▶ _Exercise description_:
Scan the entries for the word "wrist" and report how many lines contain it, as a number with no other words.

▶ _Data extract_:
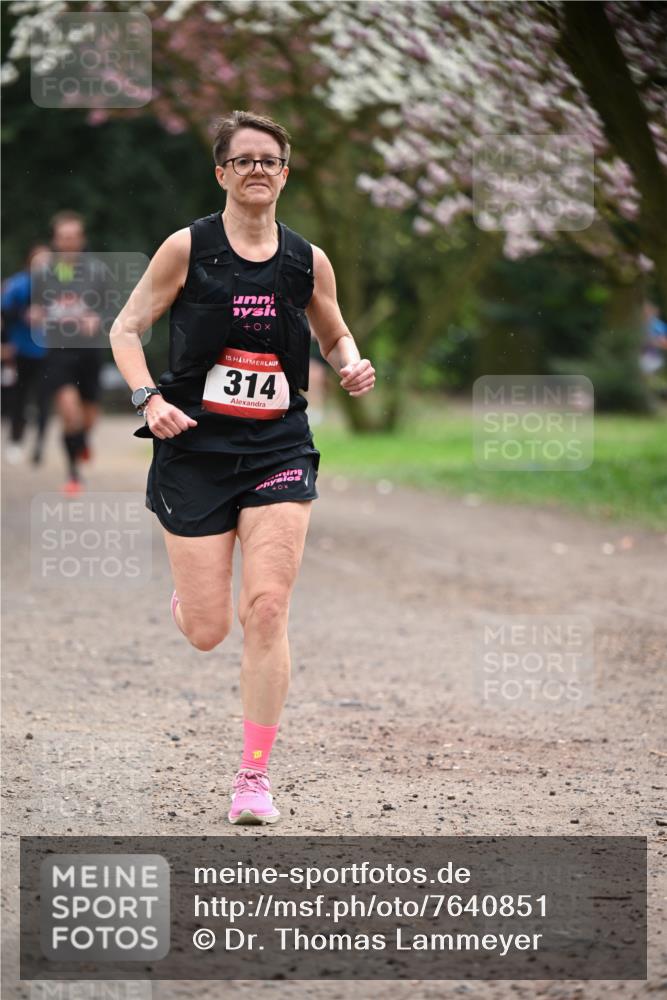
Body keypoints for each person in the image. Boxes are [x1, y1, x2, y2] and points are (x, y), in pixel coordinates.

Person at [110, 110, 375, 825]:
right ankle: (189, 601)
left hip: (277, 448)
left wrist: (348, 363)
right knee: (207, 629)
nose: (257, 169)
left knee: (265, 608)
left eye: (270, 159)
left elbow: (334, 330)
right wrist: (148, 397)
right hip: (193, 447)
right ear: (222, 172)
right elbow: (126, 328)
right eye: (243, 159)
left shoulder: (305, 260)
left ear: (284, 175)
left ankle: (252, 778)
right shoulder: (186, 248)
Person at [34, 211, 108, 494]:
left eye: (73, 236)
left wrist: (97, 318)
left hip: (89, 351)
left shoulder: (97, 271)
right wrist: (35, 313)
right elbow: (34, 305)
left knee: (89, 416)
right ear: (55, 240)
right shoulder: (43, 272)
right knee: (69, 413)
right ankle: (73, 474)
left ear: (81, 239)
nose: (68, 242)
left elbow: (112, 308)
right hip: (58, 350)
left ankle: (82, 441)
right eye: (63, 237)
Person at [1, 244, 51, 464]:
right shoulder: (17, 285)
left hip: (47, 352)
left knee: (43, 401)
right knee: (19, 399)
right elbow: (4, 314)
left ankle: (40, 446)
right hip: (20, 351)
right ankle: (15, 440)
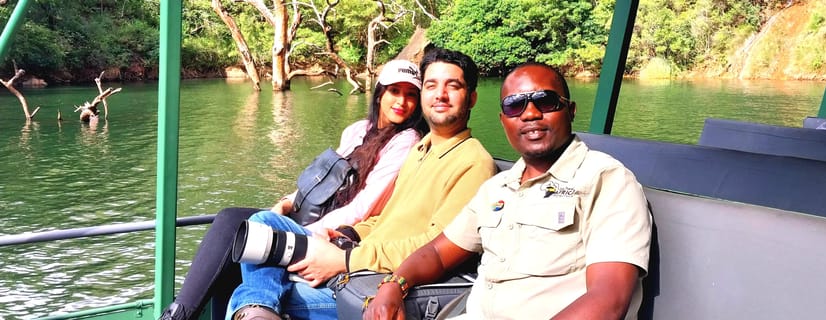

▶ _Solution to this exercise_:
4